Dataset extract Start Marker

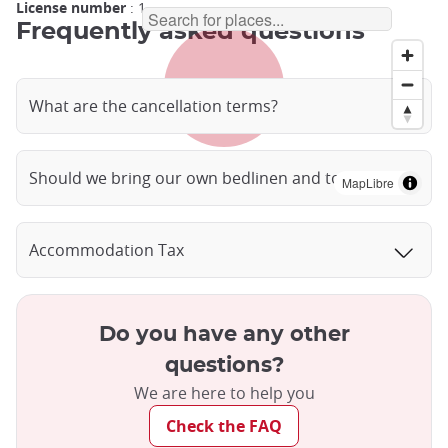
License number
: 1
Frequently asked questions
What are the cancellation terms?
Should we bring our own bedlinen and towels?
MapLibre
Accommodation Tax
Do you have any other
questions?
We are here to help you
Check the FAQ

Dataset extract End Marker

Find every line in the items above that contains the word "questions", and copy each of those lines.

_Answer to the problem_:
Frequently asked questions
questions?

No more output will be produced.